## DIRECTIONS FOR THIS TASK:
Leave the pictures behind and repeat all the entries exactly.

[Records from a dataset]
=== Section Start ===

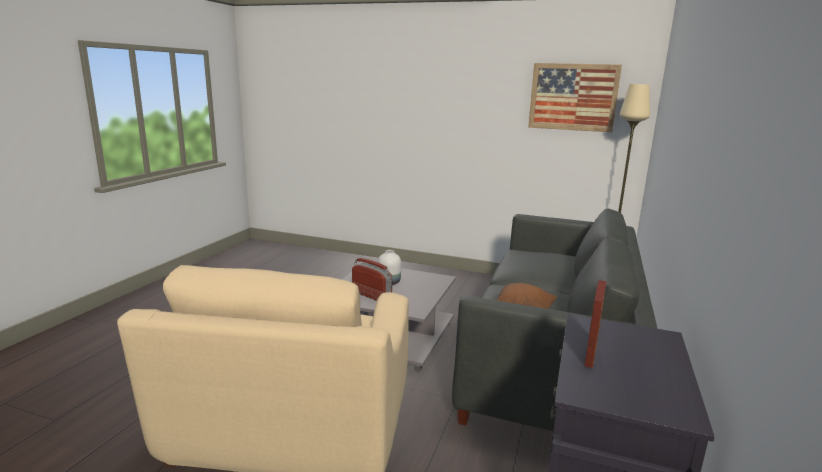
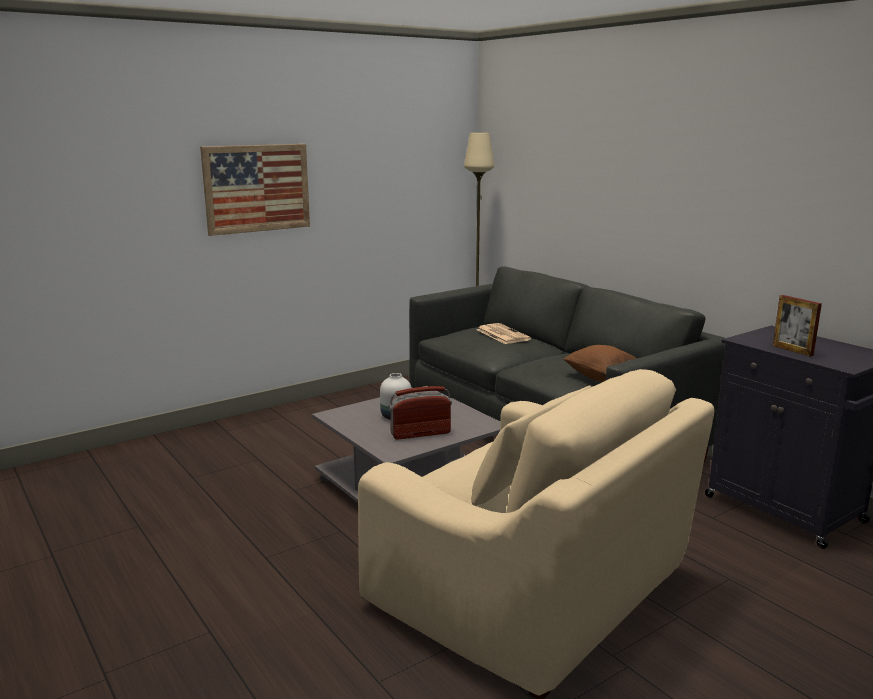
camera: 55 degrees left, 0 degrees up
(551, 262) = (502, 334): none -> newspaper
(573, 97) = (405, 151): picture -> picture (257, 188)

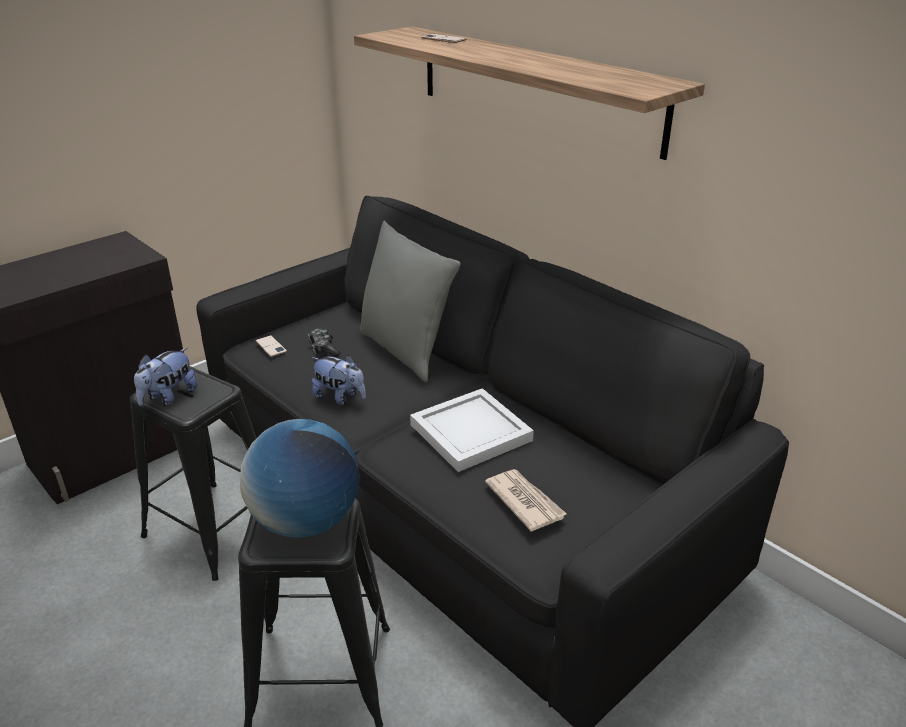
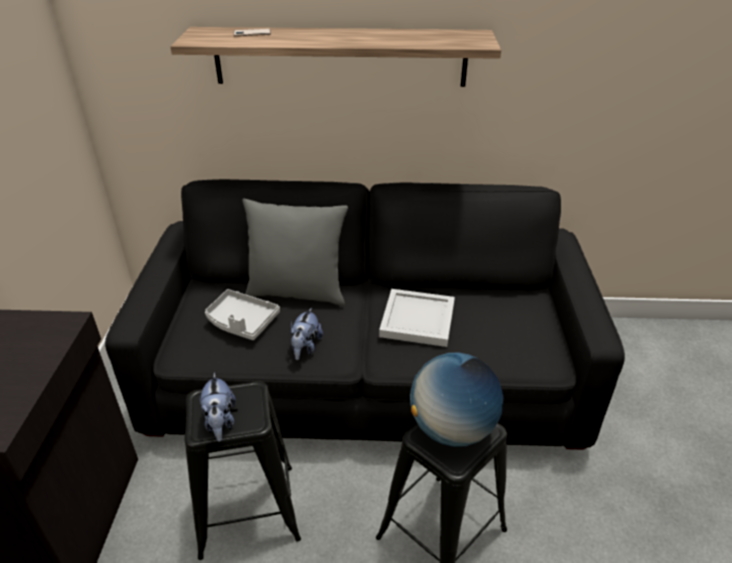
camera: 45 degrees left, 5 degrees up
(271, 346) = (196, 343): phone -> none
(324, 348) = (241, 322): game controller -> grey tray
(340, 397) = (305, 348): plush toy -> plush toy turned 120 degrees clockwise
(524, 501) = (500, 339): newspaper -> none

=== Section End ===

## WRITTEN SOLUTION:
camera: 55 degrees left, 0 degrees up
(551, 262) = (502, 334): none -> newspaper
(573, 97) = (405, 151): picture -> picture (257, 188)

camera: 45 degrees left, 5 degrees up
(271, 346) = (196, 343): phone -> none
(324, 348) = (241, 322): game controller -> grey tray
(340, 397) = (305, 348): plush toy -> plush toy turned 120 degrees clockwise
(524, 501) = (500, 339): newspaper -> none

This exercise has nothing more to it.